While you push yourself, your body copes with the pain of growth by releasing hormones that will help you deal with it. Coupled with repetitive movement, this can send your brain into a rather beautiful place that is really quite meditative.

Inner stillness through physical exertion.

Runner's high

Rather limiting in its name, Runner's high occurs in any athlete. It is a beautiful point at which your activity stops feeling strenuous and becomes effortless. I have experienced this phenomenon through my multitude of sports.

Yes, you have to work hard to get there. Once you do, you will seek it thereafter.

On one particular day, I was 6 hours into a race, on a bike leg that followed a running stage.
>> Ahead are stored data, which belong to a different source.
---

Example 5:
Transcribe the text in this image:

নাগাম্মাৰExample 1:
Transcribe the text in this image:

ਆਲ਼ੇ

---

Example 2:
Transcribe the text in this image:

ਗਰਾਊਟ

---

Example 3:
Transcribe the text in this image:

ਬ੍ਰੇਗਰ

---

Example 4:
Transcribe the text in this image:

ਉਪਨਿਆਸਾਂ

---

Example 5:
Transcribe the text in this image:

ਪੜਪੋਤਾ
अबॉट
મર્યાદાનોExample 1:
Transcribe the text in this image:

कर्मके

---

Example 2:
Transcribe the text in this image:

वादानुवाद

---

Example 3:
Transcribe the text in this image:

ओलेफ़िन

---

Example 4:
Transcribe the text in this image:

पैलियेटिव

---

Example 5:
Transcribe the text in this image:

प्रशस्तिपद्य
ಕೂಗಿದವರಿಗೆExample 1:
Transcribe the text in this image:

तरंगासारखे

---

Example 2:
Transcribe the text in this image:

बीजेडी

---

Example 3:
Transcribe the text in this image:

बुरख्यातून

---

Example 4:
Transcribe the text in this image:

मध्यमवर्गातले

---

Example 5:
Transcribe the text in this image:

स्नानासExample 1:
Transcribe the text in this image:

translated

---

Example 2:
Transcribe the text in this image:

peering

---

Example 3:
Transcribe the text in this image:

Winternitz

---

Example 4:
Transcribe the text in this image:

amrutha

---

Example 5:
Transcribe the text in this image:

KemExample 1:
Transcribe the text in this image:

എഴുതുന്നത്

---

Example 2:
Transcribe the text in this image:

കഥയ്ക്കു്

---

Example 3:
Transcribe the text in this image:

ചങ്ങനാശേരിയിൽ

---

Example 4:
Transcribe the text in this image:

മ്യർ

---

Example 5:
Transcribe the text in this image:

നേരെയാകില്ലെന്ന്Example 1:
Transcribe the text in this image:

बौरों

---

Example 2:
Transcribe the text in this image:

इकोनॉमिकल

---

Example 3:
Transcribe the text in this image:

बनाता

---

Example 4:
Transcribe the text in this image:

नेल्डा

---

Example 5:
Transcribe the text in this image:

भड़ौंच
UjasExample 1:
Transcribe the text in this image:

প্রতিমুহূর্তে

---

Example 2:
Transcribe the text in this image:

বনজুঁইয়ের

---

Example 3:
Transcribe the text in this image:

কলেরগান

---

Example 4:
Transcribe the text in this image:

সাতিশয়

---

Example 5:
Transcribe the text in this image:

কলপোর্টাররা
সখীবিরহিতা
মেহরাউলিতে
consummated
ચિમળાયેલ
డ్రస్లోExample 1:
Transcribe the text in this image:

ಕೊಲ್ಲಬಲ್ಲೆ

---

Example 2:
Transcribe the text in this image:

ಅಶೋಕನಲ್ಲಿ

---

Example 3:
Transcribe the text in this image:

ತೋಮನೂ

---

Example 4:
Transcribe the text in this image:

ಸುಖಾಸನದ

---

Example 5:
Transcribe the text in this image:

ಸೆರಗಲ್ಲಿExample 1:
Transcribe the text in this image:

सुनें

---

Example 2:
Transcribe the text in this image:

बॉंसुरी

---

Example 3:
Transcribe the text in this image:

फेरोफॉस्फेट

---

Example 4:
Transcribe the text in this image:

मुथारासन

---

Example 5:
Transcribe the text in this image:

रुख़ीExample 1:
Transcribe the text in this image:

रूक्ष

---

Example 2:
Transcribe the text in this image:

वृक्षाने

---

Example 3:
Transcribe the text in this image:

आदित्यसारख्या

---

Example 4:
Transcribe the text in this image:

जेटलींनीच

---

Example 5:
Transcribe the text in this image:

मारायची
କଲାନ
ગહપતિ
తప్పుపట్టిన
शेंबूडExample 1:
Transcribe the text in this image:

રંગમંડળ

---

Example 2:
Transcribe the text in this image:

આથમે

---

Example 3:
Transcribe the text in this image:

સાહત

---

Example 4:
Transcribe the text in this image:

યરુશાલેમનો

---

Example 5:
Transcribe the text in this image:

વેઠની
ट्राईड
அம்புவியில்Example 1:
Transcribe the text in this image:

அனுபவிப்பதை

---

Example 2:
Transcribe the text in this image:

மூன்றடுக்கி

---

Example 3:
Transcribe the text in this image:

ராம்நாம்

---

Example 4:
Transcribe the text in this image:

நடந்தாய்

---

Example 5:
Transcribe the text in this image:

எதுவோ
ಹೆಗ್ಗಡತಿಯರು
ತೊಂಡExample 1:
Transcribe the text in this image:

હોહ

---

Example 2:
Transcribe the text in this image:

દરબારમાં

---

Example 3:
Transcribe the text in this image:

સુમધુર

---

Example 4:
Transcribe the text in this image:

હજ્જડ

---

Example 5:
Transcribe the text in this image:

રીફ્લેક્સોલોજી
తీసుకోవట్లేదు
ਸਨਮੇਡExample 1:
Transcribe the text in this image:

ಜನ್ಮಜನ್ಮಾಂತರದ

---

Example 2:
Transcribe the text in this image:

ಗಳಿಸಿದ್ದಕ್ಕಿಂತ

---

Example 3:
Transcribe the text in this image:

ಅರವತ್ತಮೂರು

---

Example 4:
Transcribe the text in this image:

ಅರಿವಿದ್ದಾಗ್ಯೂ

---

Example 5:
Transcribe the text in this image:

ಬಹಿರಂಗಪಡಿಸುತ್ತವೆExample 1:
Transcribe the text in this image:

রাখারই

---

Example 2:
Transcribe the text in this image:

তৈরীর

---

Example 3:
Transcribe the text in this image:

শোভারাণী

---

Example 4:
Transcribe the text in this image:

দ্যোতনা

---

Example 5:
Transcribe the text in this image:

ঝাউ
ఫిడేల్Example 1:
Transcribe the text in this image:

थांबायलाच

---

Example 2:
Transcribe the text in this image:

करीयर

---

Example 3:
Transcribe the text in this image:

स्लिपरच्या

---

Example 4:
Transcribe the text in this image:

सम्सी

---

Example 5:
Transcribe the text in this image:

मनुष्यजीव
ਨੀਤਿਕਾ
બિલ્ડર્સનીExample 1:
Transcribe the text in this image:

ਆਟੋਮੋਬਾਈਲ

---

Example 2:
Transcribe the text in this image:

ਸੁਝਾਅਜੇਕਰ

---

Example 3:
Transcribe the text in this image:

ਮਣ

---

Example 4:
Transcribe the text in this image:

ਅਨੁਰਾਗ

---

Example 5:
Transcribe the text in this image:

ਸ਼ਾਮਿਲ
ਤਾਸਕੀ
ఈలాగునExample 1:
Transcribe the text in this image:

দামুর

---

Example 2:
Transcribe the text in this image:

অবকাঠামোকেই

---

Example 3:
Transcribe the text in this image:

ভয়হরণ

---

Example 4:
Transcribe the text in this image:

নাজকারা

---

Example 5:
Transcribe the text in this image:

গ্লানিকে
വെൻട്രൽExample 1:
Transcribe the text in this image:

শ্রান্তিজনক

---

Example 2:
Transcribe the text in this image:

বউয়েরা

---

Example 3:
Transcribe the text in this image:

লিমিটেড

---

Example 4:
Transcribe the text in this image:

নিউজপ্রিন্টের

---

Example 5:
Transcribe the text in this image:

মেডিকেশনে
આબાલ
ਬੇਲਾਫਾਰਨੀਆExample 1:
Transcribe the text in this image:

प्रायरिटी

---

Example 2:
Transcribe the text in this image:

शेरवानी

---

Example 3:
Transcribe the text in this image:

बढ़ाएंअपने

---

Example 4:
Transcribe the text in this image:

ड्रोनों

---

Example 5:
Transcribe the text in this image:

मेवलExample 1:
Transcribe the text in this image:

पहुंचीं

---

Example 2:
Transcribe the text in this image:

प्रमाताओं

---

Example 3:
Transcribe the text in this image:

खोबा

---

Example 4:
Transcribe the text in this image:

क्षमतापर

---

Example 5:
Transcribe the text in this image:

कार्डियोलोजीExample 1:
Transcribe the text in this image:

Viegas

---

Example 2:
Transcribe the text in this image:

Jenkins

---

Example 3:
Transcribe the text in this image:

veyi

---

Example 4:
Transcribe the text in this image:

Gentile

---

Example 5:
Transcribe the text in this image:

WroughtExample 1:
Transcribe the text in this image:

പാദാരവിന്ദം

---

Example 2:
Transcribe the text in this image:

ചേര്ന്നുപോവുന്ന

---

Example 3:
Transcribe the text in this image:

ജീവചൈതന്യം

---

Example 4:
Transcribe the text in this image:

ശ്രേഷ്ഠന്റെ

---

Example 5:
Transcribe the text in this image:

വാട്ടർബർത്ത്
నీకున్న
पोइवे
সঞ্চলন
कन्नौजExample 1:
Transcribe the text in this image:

Running was not my strength, and I always used the mountain bike stages to make up my position.

Regardless, it was a hard effort followed by a, relatively speaking, less strenuous one. All of a sudden my body switched into that dreamy state. Every move I needed the bike to make, it made without my asking. Every hill I ate up, every descent I nailed.

Let me tell you, it is the most amazing place to be, and I believe it represents the pinnacle of human physicality.

Please, exercise for the sake of experiencing the perfection of what your body can do. I promise, it will take you amazing places, all you have to do is ask.

If my passion for fitness hasn't shown through yet, I don't know what else I can say.

Get moving!

And stay tuned. I am really enjoying using this space as my outlet, and I sincerely hope you enjoy reading what I have to say. I want you to find motivation and solace here, because it's not an easy road to take. In fact, it's a damn hard one.

In a world where simply living is becoming easier and more comfortable, we are in ever increasing danger of not pushing ourselves enough. So push ahead, feel, hurt, agonize, and triumph. In the end, any and all experience is a triumph in itself as it means we are truly alive.